Почему этот слепой остался в живых? Где вообще Мэтт его откопал?

И почему он теперь здесь?

Мэтт по-прежнему приплясывал по комнате в предвкушении.

- Я притащил его! - объявил он, ликуя. Он дотронулся до руки мужчины, требуя подтверждения. - Тебя привел я, скажи?

- Ты привел, - согласился мужчина. Его голос был нежен к ребенку, - ты был прекрасным проводником. Ты вел меня почти всю дорогу.

- Я вел его всю дорогу! - сообщил Мэтт, поворачиваясь к Кире и Томасу.

- Уже на подходе он захотел почувствовать себя в одиночестве. Я сказал ему, что он может взять Прутика в провожатые, но он пожелал пройти остаток пути самостоятельно. Так что он дал мне клочок ткани в подарок. Видишь? - Мэтт потянул за рубашку мужчины и показал подвернутый край на спине, от которого он оторвал тот кусочек.

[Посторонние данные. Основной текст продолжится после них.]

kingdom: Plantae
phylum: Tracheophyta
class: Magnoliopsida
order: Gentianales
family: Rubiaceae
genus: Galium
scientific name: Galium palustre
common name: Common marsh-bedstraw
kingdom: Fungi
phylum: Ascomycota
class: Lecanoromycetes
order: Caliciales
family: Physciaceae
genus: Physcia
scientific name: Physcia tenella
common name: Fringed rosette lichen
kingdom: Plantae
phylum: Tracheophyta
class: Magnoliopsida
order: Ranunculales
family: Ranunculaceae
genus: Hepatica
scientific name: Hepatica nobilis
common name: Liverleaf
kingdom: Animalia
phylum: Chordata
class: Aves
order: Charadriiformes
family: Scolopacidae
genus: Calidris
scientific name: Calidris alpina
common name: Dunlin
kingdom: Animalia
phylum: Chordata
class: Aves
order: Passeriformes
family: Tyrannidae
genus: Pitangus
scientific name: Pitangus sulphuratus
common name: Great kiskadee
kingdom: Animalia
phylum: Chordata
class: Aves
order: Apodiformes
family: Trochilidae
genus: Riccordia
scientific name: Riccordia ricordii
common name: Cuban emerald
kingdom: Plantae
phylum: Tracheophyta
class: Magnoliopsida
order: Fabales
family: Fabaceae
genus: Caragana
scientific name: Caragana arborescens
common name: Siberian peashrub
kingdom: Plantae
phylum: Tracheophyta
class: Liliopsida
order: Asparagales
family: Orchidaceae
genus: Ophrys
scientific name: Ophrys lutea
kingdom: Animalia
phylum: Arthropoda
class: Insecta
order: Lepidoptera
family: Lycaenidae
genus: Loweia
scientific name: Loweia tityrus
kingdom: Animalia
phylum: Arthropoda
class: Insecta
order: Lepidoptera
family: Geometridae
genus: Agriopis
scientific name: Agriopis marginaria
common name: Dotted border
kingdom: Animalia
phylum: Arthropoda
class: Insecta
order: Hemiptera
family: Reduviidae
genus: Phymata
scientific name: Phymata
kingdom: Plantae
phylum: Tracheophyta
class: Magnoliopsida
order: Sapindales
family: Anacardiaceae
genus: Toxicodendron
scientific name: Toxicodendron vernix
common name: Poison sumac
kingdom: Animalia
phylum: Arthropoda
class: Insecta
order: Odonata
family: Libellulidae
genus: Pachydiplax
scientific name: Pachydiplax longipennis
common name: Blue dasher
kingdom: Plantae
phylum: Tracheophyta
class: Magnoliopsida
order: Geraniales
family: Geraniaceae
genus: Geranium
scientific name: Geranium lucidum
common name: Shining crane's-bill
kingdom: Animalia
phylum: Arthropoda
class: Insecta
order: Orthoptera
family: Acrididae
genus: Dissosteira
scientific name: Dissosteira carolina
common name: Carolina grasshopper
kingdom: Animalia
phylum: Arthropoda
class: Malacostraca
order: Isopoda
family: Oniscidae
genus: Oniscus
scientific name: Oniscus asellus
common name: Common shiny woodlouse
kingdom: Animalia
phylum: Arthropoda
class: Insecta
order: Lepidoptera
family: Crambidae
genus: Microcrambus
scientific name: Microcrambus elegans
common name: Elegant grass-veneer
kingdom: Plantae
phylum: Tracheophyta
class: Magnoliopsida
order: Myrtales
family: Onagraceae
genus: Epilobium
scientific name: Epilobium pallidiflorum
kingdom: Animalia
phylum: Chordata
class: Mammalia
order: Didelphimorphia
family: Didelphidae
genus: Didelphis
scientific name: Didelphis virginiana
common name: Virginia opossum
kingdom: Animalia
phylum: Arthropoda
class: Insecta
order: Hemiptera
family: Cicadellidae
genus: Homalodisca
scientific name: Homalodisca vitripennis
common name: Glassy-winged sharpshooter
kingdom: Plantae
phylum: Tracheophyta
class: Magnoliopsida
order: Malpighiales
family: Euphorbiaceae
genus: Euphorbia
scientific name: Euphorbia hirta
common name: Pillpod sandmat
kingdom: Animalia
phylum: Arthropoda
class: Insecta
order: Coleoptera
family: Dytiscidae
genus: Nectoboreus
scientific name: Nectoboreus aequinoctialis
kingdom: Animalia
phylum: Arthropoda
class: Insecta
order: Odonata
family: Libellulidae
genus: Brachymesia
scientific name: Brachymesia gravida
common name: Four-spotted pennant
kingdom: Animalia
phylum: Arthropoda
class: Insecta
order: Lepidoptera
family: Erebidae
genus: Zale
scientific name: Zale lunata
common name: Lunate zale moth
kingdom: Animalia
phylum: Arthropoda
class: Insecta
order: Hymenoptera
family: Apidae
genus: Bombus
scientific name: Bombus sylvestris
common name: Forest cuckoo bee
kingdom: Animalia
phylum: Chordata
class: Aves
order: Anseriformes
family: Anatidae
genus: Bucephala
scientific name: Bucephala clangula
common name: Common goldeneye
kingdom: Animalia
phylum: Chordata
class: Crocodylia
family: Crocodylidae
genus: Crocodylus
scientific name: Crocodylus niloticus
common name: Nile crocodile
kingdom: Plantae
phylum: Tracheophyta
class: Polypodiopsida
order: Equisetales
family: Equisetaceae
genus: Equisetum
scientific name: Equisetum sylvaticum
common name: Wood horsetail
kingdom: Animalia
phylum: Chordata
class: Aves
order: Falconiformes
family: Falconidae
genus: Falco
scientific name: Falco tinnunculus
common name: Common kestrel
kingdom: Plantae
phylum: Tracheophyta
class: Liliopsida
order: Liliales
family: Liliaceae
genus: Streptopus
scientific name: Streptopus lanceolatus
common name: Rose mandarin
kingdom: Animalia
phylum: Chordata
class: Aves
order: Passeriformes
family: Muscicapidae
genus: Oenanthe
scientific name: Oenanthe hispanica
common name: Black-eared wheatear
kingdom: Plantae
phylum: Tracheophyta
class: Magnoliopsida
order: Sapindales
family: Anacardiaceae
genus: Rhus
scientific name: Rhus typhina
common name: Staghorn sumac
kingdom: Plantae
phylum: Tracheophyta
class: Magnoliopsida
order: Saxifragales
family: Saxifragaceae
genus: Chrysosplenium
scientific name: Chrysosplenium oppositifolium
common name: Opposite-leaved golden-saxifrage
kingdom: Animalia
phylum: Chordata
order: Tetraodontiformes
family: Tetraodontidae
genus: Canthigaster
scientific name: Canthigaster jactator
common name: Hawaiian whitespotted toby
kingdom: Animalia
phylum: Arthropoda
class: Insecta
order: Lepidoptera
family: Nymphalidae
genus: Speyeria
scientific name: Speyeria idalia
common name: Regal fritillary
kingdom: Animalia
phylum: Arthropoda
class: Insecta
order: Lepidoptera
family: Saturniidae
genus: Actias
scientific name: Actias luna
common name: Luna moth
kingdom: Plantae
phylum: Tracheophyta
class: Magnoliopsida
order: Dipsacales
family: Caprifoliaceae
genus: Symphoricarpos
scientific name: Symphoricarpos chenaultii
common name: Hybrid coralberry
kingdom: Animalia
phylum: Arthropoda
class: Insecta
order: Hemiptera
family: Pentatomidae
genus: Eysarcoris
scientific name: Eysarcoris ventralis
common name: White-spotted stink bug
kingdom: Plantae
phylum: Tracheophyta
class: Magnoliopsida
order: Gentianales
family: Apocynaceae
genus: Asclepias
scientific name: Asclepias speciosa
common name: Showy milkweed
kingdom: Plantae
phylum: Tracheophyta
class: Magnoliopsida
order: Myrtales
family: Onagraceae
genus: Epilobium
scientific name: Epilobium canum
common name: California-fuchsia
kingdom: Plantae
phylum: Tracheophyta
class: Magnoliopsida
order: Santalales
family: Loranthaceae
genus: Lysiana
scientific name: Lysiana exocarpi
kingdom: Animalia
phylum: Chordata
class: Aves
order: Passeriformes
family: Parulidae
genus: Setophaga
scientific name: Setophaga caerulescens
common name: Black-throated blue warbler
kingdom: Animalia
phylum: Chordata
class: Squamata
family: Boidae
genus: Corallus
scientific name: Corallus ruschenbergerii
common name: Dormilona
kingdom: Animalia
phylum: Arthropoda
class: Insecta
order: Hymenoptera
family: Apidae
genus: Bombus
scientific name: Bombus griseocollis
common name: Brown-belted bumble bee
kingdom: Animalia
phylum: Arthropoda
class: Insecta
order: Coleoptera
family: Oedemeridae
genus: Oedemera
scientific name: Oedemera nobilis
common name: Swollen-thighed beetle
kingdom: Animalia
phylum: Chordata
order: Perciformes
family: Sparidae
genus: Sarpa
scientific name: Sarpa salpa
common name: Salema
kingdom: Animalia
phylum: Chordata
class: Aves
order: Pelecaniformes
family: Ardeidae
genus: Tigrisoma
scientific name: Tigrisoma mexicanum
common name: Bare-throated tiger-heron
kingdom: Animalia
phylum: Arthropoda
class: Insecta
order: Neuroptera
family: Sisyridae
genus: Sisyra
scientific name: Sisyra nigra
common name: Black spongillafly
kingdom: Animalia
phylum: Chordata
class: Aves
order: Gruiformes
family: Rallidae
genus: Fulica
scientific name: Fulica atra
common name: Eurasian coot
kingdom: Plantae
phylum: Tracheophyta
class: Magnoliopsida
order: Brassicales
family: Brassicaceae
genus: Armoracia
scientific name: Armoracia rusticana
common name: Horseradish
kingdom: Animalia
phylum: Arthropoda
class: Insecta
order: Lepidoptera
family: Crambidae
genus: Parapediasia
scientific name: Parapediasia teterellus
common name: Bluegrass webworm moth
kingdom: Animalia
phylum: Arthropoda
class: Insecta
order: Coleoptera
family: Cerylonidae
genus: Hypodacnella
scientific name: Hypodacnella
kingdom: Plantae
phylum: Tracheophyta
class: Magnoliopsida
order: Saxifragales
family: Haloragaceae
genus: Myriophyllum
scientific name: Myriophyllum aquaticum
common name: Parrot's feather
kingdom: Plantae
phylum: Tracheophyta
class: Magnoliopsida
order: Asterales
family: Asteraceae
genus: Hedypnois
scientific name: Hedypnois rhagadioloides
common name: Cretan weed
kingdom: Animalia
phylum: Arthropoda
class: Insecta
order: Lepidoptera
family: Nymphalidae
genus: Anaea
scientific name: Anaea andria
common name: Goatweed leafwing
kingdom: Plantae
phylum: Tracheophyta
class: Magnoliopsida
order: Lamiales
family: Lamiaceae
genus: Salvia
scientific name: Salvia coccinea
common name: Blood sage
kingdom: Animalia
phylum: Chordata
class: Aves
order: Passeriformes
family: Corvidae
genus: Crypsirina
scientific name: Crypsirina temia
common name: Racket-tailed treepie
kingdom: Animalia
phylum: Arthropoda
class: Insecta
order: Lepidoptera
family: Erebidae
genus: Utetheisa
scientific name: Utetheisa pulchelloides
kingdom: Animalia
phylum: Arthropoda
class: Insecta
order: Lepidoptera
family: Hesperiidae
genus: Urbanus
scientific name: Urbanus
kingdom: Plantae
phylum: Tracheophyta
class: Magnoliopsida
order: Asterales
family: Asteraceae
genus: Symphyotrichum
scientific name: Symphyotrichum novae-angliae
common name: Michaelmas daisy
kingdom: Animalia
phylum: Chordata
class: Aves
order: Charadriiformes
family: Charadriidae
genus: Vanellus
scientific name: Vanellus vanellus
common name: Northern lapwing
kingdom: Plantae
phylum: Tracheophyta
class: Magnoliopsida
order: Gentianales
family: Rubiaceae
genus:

- Мне жаль, - вежливо обратилась к мужчине Кира. Она чувствовала себя растерянной в его присутствии. - Ваша рубашка испорчена.

- У меня есть другие, - сказал он с улыбкой. - Он так долго ждал возможности показать тебе свой подарок. И я решил, что смогу добраться сюда и  самостоятельно. Я бывал здесь и раньше, но это было очень давно.

- И смотри! - Мэтт подпрыгивал от волнения, как маленькая собачонка. Он поднял с пола мешок, лежавший рядом со стулом, и в нетерпении потянул за шнурок.

- Нам будет нужно совсем немного воды, - сказал он, осторожно вытаскивая несколько увядших растений, - но с ними все будет в порядке. Они оживут как миленькие, когда мы дадим им попить.

- И ты никогда не догадаешься, что! - теперь он повернулся к слепому мужчине и подергал его за рукав, что бы быть уверенным, что он обращает внимание.

- Что? – подыграл Мэтту мужчина.

- У нее есть вода прямо здесь! Ты, должно быть, подумал, что мы понесем эти цветы на реку. Но прямо здесь, в комнате, если я открою ту дверь, у нее есть вода, которая бьет струей!

Он подскочил к двери и распахнул ее.

- Тогда возьми и цветы, - посоветовал мужчина, - и дай им попить.

Он повернулся к Кире и она, кажется, начала привыкать к сосуществованию с ним, в его темноте.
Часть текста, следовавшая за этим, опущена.